▶ _Exercices_
A – Résumez l'article en deux phrases.
B – Recopiez tout le passage de l'article allant de « C’est vrai que » jusqu'à « une culture haïtienne. ».
C – D'après l'article, quel est le pays d'origine de la mère de Célimène Daudet ?

▶ _Article_
|---|

Arrière-arrière-petite-nièce d’Alphonse Daudet, Célimène est née à Aix-en-Provence, mais a aussi, par sa mère, des racines haïtiennes. À l’orée d’une riche carrière pianistique, elle ouvre son cœur pour un retour aux sources chargé d’émotion.
Avec « Vers la flamme », où les partitions s’érigent en déclarations enflammées, Célimène Daudet, se retrouve aux platines d’un répertoire « classique » passant, avec douceur et grande intelligence, d’un trop méconnu « Chopin noir » Ludovic Lamothe, et ses œuvres aux inspirations romantiques, à un Scriabine aux accents mystiques et à un Liszt plutôt sombre. Plage de poésie musicale amoureuse en vue !
Célimène Daudet, vous dites avoir des souvenirs de tableaux haïtiens décorant les murs de votre chambre de petite fille. Pensez-vous que ce monde pictural de votre enfance ait influencé votre capacité à aborder les couleurs en musique ?
C’est vrai que les tableaux qui se trouvaient dans ma chambre d’enfant et dans lesquels je me perdais dans l’imaginaire et les rêves m’ont permis d’entretenir un lien fort avec la culture haïtienne qui est une partie de mon histoire, Haïti étant le pays d’origine de ma mère. Les tableaux colorés, qui étaient finalement mes seuls liens avec cette île lorsque j’étais enfant, ont eu pour vertu d’éveiller en moi une forme de curiosité vis-à-vis de cette culture que j’ai donc eu envie de découvrir. Les touches blanches et noires de mon instrument, parfaites analogies à la dualité de mes propres racines sont, pour moi, l’occasion de délicieusement immerger l’auditoire dans une culture haïtienne.

|---|

Données

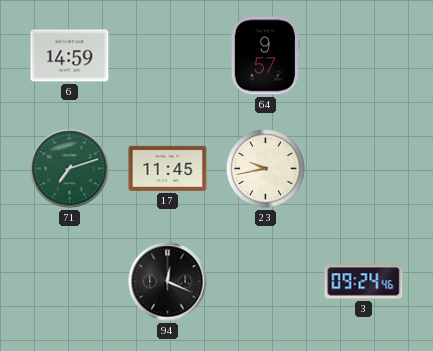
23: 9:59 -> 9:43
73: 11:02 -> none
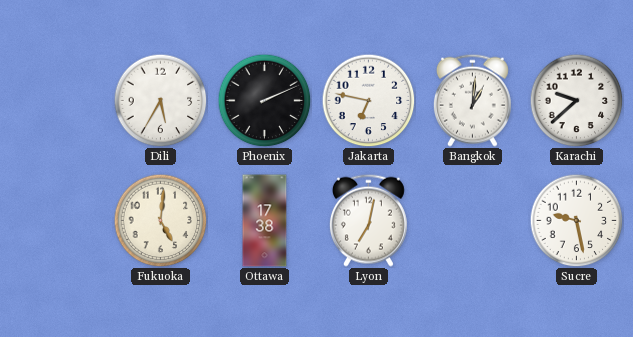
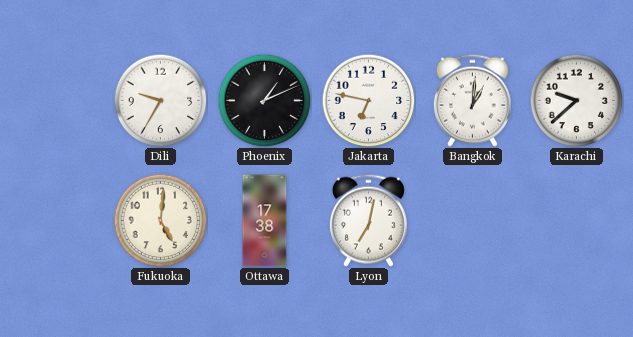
Dili: 5:35 -> 9:35
Phoenix: 2:11 -> 1:11
Sucre: 9:28 -> none
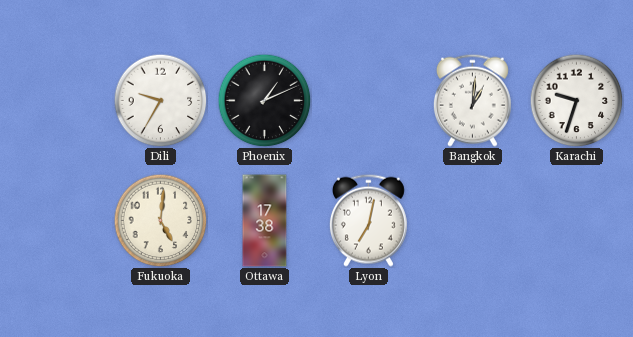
Jakarta: 6:47 -> none
Karachi: 9:38 -> 9:33
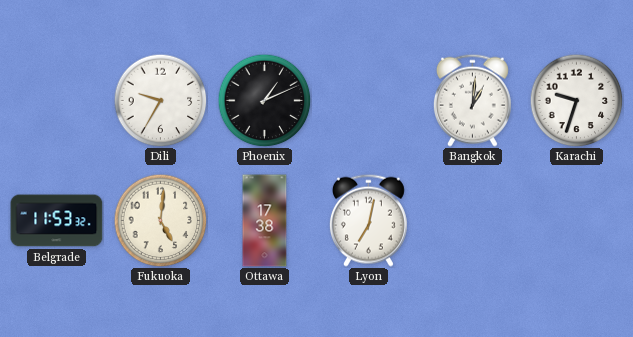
Belgrade: none -> 11:53
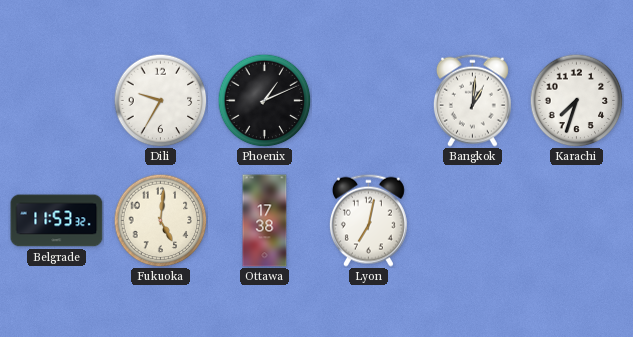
Karachi: 9:33 -> 7:33
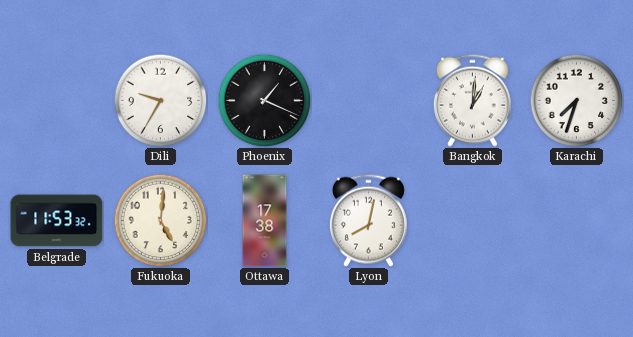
Phoenix: 1:11 -> 1:19
Lyon: 7:02 -> 8:02
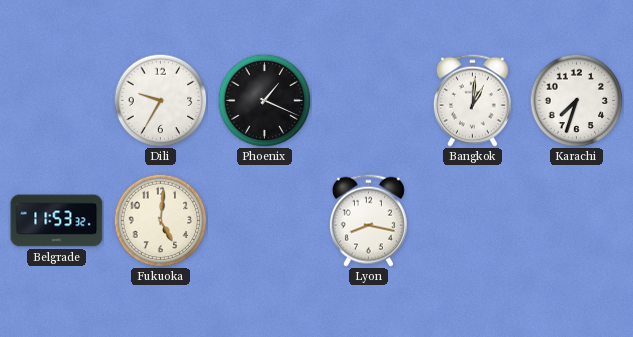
Ottawa: 17:38 -> none
Lyon: 8:02 -> 8:17
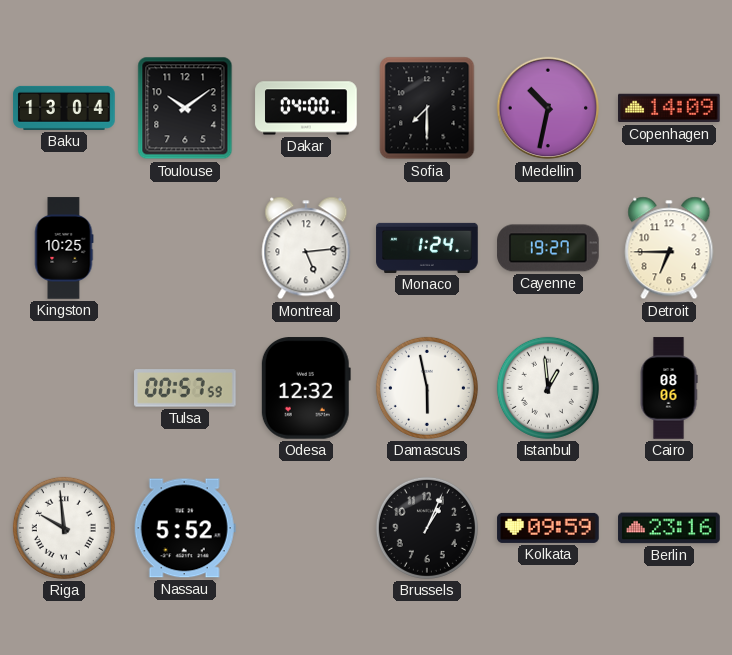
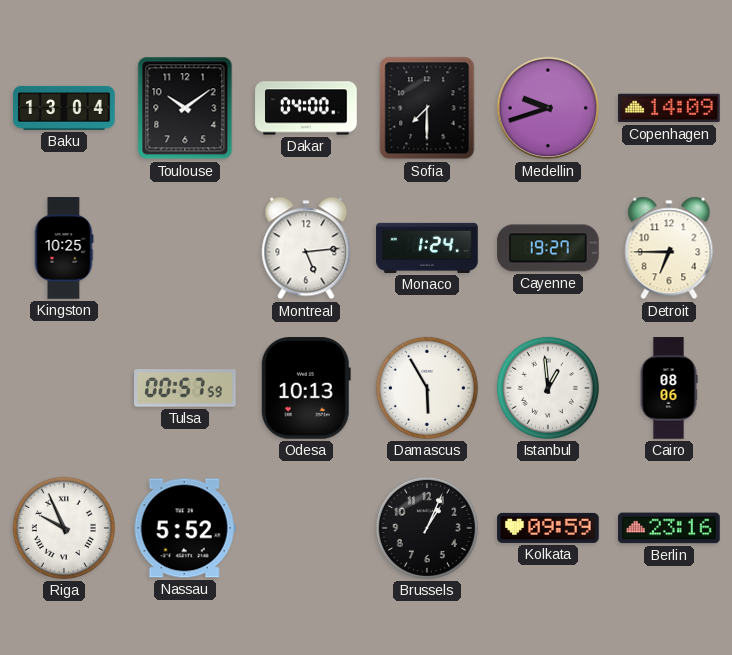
Medellin: 10:32 -> 9:42
Odesa: 12:32 -> 10:13
Damascus: 5:58 -> 5:55
Riga: 9:59 -> 9:56
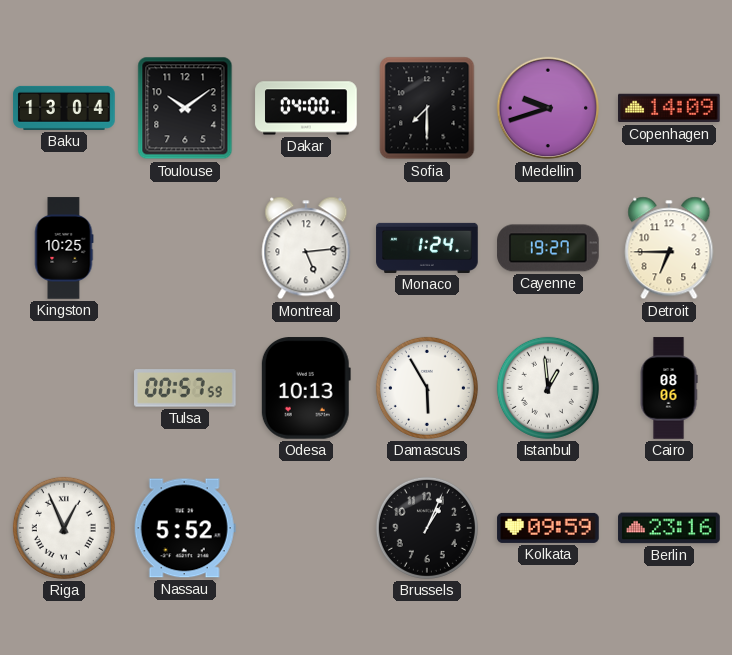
Riga: 9:56 -> 12:56
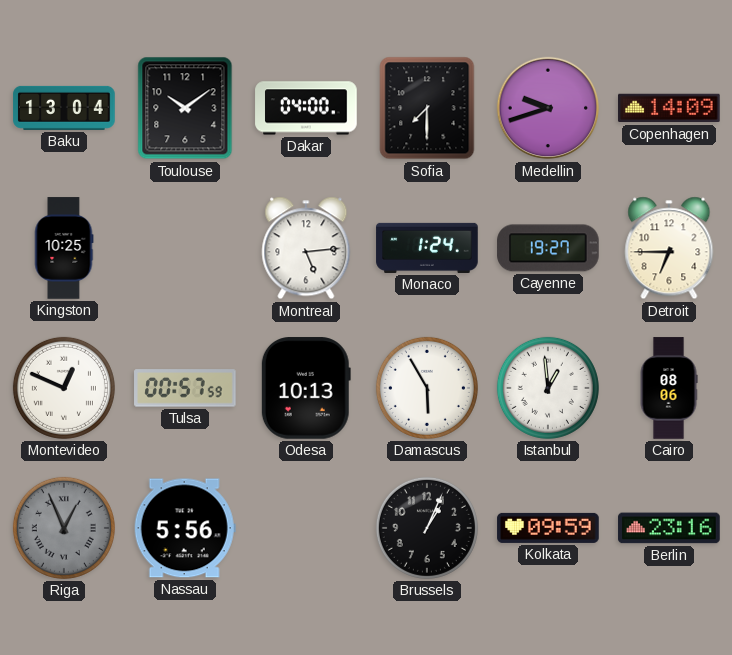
Montevideo: none -> 12:49
Riga dial: white -> grey
Nassau: 5:52 -> 5:56
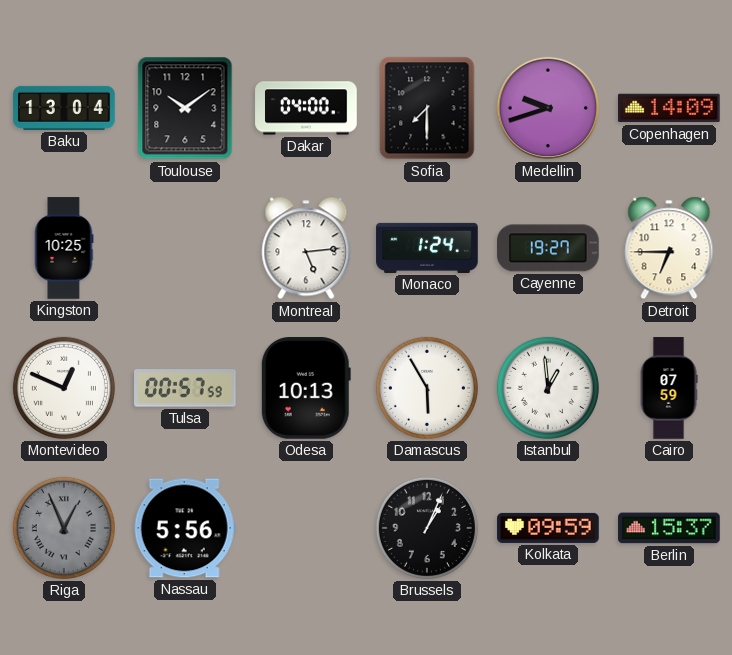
Cairo: 08:06 -> 07:59
Berlin: 23:16 -> 15:37
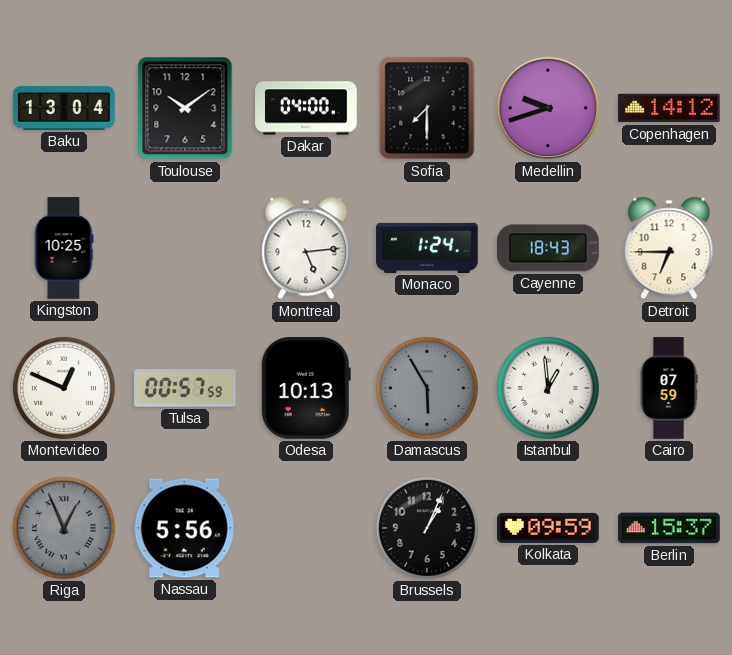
Copenhagen: 14:09 -> 14:12
Cayenne: 19:27 -> 18:43
Damascus dial: white -> grey
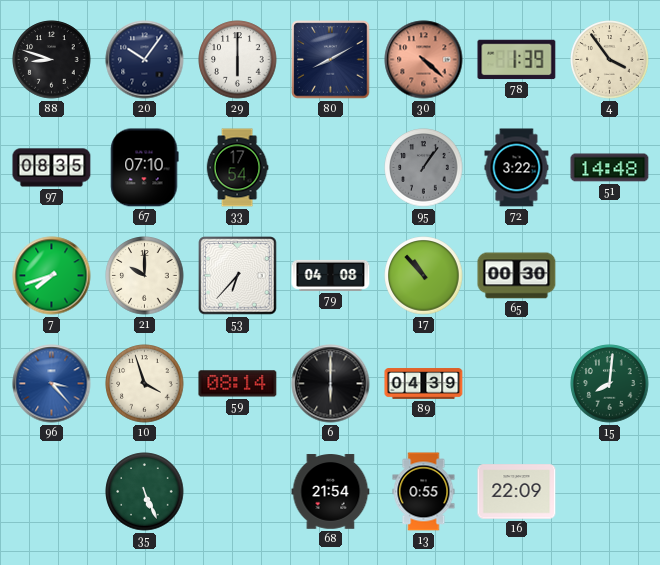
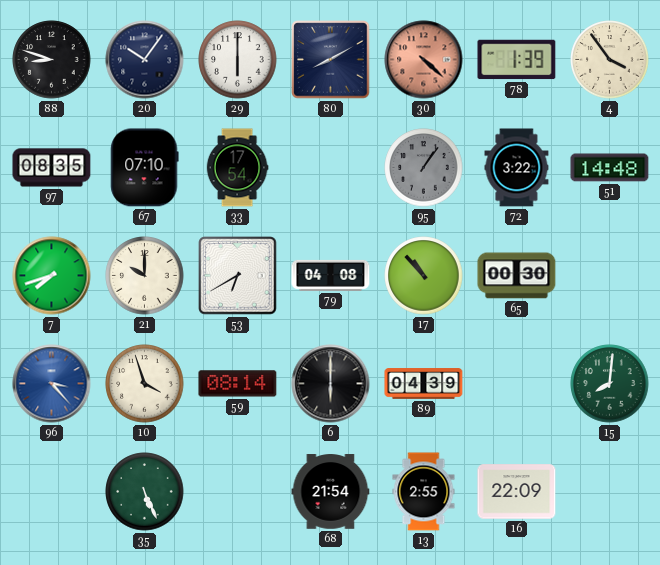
53: 6:37 -> 6:40
13: 0:55 -> 2:55
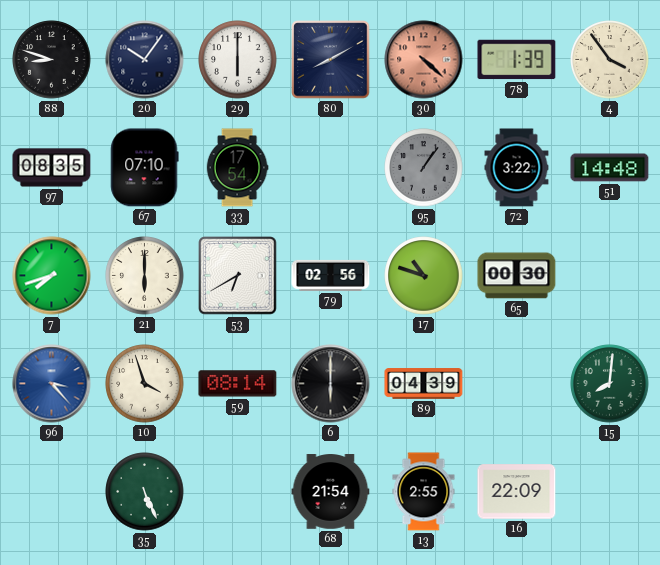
21: 10:00 -> 6:00
79: 04:08 -> 02:56
17: 10:53 -> 10:48
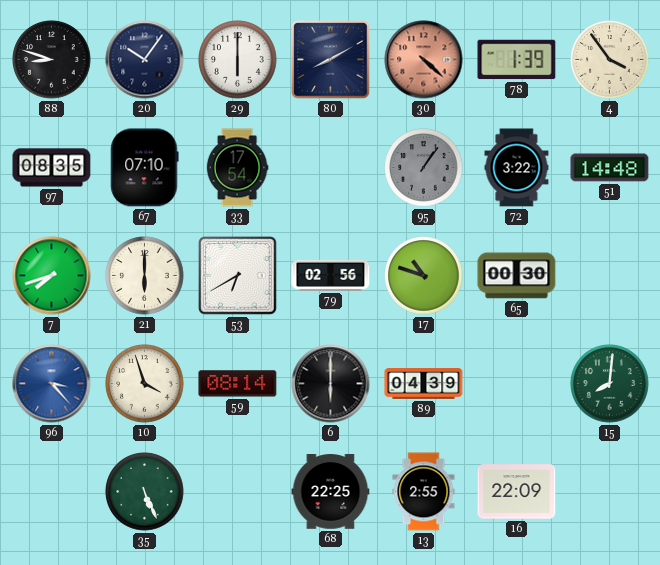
68: 21:54 -> 22:25
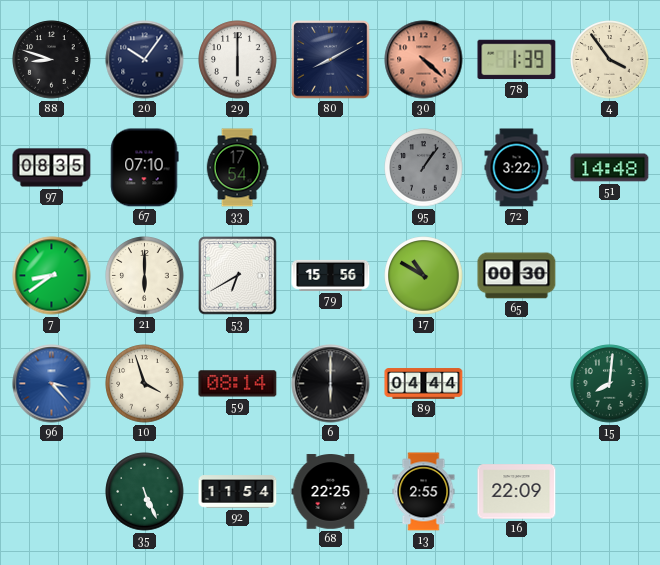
7: 7:42 -> 8:39
79: 02:56 -> 15:56
17: 10:48 -> 10:50
89: 04:39 -> 04:44
92: none -> 11:54
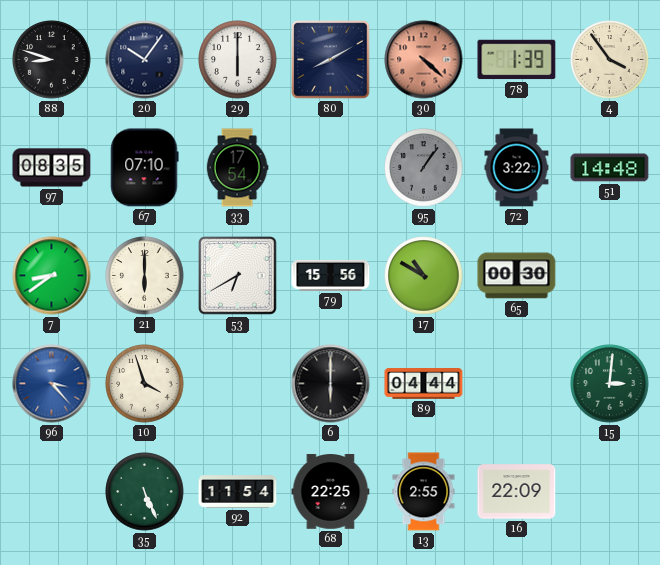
59: 08:14 -> none
15: 8:01 -> 3:01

|---|

▶ _Corrigés_
A – Née à Aix-en-Provence et liée à Haïti par sa mère, la pianiste Célimène Daudet aborde avec « Vers la flamme » un répertoire allant de Ludovic Lamothe, le « Chopin noir », à Scriabine et Liszt. Elle explique que les tableaux haïtiens de sa chambre d'enfant ont éveillé sa curiosité pour la culture haïtienne, dans laquelle elle veut immerger son auditoire.

B –
C’est vrai que les tableaux qui se trouvaient dans ma chambre d’enfant et dans lesquels je me perdais dans l’imaginaire et les rêves m’ont permis d’entretenir un lien fort avec la culture haïtienne qui est une partie de mon histoire, Haïti étant le pays d’origine de ma mère. Les tableaux colorés, qui étaient finalement mes seuls liens avec cette île lorsque j’étais enfant, ont eu pour vertu d’éveiller en moi une forme de curiosité vis-à-vis de cette culture que j’ai donc eu envie de découvrir. Les touches blanches et noires de mon instrument, parfaites analogies à la dualité de mes propres racines sont, pour moi, l’occasion de délicieusement immerger l’auditoire dans une culture haïtienne.

C – Haïti.